EXTRACT PROVIDED -
========
Baptized Into the Body or Into the Church?

Posted on 12/21/2006


There is no evidence that the command to Baptize was given just/or exclusively to a local church.  It certainly was given to the followers of Christ.  It was given to all those who were present at Christ’s ascension. All through my life, all being a Southern Baptist, I have been taught and have taught that followers of Christ must be “Great Commission Christians.”  We have always understood that the GC and ACTs 1.8 applied to all Christians.   Acts 1.8 is somewhat of a parallel passage to the GC.  We know from other passages that there were more then just the 11 present when Christ gave the command to “Go. ” It is an argument from silence to conclude that Baptism was given just to “the local church” as if it was given to an entity rather than the Body.   Certainly it is an ordinance of the Church or a church.  But ultimately it is the ordinance of Christ, as Baptists have a long history of understanding.

The term Church = Ekklesia, is literally the gathering of Christ’s people.  In the New Testament it is used for specific gatherings, i.e. the church in ______ .  Each gathering will have elders and deacons.  Each gathering will baptize converts, and break bread.  Each gathering encourages and disciplines one another.  Why?  Because these practices have been given to us by the command of Christ, the head of the Body of which all ekklesia’s belong.  In our day, we emphasize the nature of the Ekklesia to the exclusion of a proper understanding of the Body of Christ.  But Baptists at first had a different, I believe, more balanced understanding.   Look at one of the first Great Confessions of the movement we now call Baptist: 

1644 London Confession
Section XLI On Baptism.
========
ITEMS -
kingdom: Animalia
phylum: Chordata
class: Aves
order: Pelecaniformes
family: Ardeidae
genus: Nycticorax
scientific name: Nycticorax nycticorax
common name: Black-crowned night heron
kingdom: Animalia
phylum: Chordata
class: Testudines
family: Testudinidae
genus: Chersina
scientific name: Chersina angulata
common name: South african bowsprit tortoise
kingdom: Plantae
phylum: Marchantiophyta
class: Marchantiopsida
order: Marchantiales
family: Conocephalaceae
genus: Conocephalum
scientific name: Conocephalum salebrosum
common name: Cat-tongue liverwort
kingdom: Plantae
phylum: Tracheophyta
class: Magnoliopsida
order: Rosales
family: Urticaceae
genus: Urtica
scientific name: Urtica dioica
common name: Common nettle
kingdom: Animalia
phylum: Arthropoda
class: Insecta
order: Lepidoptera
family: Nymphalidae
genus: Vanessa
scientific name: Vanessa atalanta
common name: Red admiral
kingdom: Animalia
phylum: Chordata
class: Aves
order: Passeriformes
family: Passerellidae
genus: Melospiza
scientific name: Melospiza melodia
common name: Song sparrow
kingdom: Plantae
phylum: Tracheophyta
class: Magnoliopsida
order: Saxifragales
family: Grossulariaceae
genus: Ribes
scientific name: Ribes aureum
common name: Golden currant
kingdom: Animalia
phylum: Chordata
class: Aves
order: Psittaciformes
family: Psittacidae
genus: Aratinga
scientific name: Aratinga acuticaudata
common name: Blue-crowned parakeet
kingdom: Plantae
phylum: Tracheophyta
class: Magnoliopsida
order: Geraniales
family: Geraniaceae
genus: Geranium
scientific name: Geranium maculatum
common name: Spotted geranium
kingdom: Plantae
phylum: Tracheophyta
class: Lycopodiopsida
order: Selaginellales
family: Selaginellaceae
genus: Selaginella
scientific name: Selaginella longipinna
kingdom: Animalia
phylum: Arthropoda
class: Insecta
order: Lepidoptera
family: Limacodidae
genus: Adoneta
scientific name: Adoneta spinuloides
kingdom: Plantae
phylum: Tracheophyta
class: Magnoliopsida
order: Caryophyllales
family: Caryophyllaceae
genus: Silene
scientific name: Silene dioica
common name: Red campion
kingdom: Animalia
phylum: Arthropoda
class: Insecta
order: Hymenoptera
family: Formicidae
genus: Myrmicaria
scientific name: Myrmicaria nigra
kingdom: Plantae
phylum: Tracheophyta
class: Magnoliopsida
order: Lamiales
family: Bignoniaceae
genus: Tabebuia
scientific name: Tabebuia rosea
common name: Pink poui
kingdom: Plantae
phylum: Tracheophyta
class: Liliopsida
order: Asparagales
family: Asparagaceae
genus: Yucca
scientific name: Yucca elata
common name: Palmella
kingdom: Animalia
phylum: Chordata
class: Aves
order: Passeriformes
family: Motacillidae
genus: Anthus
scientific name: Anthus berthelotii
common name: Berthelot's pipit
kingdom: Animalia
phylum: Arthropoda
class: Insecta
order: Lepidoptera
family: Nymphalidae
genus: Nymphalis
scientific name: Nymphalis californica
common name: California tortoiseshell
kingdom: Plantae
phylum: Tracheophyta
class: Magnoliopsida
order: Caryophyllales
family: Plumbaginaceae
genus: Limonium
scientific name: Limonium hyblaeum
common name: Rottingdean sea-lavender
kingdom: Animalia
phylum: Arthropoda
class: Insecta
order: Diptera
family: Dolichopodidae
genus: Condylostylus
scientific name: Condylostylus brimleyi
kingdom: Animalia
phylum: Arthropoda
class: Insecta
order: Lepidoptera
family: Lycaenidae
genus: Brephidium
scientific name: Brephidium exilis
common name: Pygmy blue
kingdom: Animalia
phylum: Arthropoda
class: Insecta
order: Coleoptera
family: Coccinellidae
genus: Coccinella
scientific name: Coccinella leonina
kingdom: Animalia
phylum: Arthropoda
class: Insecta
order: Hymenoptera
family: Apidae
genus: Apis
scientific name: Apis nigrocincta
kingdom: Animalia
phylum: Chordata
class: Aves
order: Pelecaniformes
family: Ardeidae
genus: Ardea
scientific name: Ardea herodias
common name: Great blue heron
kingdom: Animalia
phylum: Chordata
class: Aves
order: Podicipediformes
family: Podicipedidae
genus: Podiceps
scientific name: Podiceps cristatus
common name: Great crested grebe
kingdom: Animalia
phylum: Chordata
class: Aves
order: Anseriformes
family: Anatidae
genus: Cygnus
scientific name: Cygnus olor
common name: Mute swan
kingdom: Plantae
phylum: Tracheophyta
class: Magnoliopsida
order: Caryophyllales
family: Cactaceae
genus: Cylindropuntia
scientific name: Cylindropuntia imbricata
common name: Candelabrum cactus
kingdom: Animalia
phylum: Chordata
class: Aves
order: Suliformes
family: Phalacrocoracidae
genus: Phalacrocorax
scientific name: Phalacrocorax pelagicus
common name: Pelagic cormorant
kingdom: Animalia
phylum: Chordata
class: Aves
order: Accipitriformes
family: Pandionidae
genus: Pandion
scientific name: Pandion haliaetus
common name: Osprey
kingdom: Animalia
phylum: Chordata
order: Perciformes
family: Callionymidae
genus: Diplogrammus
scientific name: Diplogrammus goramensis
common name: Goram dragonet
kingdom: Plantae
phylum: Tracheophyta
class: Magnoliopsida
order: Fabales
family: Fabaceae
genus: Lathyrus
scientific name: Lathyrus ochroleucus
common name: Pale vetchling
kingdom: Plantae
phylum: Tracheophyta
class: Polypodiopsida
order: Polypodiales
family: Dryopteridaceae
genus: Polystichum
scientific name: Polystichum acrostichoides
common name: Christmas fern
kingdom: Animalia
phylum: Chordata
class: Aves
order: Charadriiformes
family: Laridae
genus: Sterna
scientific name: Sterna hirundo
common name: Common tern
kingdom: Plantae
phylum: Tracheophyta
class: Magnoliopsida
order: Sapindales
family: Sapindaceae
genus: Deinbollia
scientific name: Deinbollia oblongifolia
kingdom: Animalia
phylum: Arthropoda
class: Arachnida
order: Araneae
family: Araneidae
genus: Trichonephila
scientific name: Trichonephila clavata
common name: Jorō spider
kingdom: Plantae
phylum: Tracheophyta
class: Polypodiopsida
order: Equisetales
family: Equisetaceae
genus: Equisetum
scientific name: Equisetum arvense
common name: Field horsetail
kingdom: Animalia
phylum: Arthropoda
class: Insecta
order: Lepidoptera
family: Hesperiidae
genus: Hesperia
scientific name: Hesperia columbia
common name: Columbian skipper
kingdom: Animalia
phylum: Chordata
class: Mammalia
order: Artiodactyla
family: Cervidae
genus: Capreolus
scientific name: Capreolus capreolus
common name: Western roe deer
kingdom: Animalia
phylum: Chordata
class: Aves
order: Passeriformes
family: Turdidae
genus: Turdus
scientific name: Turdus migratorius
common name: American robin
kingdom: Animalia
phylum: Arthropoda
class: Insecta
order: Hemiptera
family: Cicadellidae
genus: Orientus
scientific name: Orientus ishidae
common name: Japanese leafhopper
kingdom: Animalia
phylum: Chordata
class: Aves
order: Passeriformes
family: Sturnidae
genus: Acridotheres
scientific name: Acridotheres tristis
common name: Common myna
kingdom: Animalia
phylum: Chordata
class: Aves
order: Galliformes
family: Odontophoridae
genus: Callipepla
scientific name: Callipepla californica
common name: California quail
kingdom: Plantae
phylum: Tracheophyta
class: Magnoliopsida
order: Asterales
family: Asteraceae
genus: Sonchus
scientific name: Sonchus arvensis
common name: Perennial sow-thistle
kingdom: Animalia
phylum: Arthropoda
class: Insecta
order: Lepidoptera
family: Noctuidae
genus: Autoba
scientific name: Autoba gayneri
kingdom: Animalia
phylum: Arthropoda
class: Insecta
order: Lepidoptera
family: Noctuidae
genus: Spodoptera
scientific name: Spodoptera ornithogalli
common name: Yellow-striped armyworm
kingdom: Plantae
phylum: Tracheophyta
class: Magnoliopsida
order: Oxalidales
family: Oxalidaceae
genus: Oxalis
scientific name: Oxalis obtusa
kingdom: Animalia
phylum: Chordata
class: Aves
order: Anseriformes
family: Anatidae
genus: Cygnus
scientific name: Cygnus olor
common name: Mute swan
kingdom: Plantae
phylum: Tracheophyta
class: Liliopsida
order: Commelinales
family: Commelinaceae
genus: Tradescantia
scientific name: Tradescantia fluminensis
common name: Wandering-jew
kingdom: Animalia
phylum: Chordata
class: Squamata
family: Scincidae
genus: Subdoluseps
========
EXERCISE DETAILS - Copy the post on baptism word for word, from "The term Church" up to and including "XLI On Baptism.".

RESULT OF THIS TASK -
The term Church = Ekklesia, is literally the gathering of Christ’s people.  In the New Testament it is used for specific gatherings, i.e. the church in ______ .  Each gathering will have elders and deacons.  Each gathering will baptize converts, and break bread.  Each gathering encourages and disciplines one another.  Why?  Because these practices have been given to us by the command of Christ, the head of the Body of which all ekklesia’s belong.  In our day, we emphasize the nature of the Ekklesia to the exclusion of a proper understanding of the Body of Christ.  But Baptists at first had a different, I believe, more balanced understanding.   Look at one of the first Great Confessions of the movement we now call Baptist: 

1644 London Confession
Section XLI On Baptism.